(Stored data entries)
= Beginning of Section =

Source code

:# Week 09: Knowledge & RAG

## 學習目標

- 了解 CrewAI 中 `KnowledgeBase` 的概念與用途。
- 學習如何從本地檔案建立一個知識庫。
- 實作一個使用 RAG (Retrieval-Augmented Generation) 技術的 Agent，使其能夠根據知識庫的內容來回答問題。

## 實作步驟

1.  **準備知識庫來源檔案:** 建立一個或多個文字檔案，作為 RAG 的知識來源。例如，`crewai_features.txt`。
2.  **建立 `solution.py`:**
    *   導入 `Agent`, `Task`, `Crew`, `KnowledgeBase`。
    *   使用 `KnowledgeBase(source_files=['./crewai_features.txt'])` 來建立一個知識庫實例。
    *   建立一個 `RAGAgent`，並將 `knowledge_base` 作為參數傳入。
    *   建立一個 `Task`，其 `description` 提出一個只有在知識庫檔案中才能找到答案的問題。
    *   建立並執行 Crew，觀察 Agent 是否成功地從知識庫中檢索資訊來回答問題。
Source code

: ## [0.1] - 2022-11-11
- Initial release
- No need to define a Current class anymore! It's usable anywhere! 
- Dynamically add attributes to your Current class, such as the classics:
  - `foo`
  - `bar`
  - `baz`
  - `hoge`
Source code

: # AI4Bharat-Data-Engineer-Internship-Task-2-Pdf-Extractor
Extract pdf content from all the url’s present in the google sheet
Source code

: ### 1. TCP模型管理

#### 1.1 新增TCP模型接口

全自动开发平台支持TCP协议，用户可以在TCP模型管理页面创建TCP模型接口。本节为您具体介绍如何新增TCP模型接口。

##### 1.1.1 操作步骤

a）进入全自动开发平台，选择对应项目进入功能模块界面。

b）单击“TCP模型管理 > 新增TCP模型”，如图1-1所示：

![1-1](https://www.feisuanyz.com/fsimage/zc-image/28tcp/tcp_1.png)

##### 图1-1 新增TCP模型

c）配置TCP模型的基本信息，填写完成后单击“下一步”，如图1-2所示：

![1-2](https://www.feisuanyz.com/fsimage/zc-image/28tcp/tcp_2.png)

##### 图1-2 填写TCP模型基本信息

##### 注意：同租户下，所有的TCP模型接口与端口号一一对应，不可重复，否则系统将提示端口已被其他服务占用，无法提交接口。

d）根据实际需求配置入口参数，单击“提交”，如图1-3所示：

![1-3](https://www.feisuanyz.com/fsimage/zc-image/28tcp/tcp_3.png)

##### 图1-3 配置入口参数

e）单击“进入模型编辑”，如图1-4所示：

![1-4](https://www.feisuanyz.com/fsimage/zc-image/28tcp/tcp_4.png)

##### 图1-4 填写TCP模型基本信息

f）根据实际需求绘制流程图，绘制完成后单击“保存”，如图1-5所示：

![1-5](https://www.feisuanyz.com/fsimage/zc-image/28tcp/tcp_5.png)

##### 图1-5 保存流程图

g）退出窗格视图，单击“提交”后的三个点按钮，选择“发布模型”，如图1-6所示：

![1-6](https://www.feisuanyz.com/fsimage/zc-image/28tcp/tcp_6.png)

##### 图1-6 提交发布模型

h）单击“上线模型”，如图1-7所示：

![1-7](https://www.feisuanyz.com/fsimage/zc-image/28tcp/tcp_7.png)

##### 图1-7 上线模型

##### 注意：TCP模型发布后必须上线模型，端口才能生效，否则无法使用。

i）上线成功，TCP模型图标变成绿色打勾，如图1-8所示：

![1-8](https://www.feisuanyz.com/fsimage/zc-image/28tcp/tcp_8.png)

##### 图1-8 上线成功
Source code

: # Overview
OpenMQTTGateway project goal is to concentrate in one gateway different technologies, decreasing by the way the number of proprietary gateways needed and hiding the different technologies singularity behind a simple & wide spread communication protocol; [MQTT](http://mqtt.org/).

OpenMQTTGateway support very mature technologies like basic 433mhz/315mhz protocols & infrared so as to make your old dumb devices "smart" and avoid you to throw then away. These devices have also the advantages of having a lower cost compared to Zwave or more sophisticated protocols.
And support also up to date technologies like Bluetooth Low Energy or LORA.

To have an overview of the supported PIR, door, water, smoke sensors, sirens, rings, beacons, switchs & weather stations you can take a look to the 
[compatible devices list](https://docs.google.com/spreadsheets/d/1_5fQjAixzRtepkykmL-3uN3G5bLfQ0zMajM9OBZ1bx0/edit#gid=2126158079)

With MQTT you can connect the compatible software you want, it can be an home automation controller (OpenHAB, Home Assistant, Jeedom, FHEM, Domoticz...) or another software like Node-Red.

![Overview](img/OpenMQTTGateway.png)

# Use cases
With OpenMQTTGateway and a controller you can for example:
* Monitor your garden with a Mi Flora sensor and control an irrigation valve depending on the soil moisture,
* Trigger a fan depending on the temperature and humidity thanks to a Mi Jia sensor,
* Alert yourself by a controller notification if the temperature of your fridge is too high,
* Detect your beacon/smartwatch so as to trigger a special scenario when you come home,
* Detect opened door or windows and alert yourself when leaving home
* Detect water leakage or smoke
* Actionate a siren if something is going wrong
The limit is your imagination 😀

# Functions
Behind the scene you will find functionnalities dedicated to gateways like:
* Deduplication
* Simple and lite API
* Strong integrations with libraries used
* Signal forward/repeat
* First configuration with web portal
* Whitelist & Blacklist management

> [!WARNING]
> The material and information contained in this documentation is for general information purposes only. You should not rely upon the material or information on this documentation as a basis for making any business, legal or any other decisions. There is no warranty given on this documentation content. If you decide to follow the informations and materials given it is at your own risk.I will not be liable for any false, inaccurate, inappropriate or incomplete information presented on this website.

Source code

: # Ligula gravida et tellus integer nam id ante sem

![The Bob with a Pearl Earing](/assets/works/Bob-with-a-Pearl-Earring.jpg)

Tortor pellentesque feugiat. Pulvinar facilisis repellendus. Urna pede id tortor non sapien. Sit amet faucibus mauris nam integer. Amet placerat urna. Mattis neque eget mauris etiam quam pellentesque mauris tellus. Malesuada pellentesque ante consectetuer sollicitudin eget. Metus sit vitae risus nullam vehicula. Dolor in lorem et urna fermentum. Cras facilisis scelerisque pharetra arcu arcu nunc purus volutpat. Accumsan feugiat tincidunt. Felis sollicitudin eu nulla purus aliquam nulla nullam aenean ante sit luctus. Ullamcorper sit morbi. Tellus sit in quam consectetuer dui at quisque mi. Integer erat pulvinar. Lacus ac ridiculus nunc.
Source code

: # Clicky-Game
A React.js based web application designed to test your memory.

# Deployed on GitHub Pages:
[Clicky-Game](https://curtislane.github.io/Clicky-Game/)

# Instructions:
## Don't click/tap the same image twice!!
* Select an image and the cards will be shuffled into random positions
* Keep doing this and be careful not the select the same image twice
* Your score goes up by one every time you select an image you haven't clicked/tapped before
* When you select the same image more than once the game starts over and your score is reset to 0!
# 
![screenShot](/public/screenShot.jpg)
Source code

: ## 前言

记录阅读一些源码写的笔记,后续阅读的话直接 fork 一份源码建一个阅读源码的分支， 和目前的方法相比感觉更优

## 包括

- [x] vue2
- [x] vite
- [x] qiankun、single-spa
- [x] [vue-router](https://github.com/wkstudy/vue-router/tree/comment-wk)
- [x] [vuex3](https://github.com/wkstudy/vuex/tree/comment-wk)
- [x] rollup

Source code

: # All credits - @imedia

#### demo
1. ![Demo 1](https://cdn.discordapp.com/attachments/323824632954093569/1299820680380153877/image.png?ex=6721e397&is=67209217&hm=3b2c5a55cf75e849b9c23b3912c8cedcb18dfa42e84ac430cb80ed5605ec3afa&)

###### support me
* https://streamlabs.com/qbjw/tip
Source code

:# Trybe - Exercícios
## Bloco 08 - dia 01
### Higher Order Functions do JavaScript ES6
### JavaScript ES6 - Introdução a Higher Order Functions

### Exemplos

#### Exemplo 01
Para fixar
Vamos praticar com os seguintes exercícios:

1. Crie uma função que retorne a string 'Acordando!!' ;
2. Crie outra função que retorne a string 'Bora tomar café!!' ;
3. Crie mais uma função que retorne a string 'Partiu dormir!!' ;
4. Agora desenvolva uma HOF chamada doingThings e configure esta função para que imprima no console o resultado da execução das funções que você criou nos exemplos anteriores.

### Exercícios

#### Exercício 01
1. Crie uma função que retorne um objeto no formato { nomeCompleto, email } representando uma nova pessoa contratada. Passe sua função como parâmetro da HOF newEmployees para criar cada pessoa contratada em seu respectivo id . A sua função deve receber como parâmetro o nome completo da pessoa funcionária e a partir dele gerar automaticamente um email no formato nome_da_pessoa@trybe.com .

= End of Section =

## What the exercise asks:
Your answer should be the exact lines above from the one with "OpenMQTTGateway project goal" through the one with "# Functions", both included, and nothing besides.

## Task solution:
OpenMQTTGateway project goal is to concentrate in one gateway different technologies, decreasing by the way the number of proprietary gateways needed and hiding the different technologies singularity behind a simple & wide spread communication protocol; [MQTT](http://mqtt.org/).

OpenMQTTGateway support very mature technologies like basic 433mhz/315mhz protocols & infrared so as to make your old dumb devices "smart" and avoid you to throw then away. These devices have also the advantages of having a lower cost compared to Zwave or more sophisticated protocols.
And support also up to date technologies like Bluetooth Low Energy or LORA.

To have an overview of the supported PIR, door, water, smoke sensors, sirens, rings, beacons, switchs & weather stations you can take a look to the 
[compatible devices list](https://docs.google.com/spreadsheets/d/1_5fQjAixzRtepkykmL-3uN3G5bLfQ0zMajM9OBZ1bx0/edit#gid=2126158079)

With MQTT you can connect the compatible software you want, it can be an home automation controller (OpenHAB, Home Assistant, Jeedom, FHEM, Domoticz...) or another software like Node-Red.

![Overview](img/OpenMQTTGateway.png)

# Use cases
With OpenMQTTGateway and a controller you can for example:
* Monitor your garden with a Mi Flora sensor and control an irrigation valve depending on the soil moisture,
* Trigger a fan depending on the temperature and humidity thanks to a Mi Jia sensor,
* Alert yourself by a controller notification if the temperature of your fridge is too high,
* Detect your beacon/smartwatch so as to trigger a special scenario when you come home,
* Detect opened door or windows and alert yourself when leaving home
* Detect water leakage or smoke
* Actionate a siren if something is going wrong
The limit is your imagination 😀

# Functions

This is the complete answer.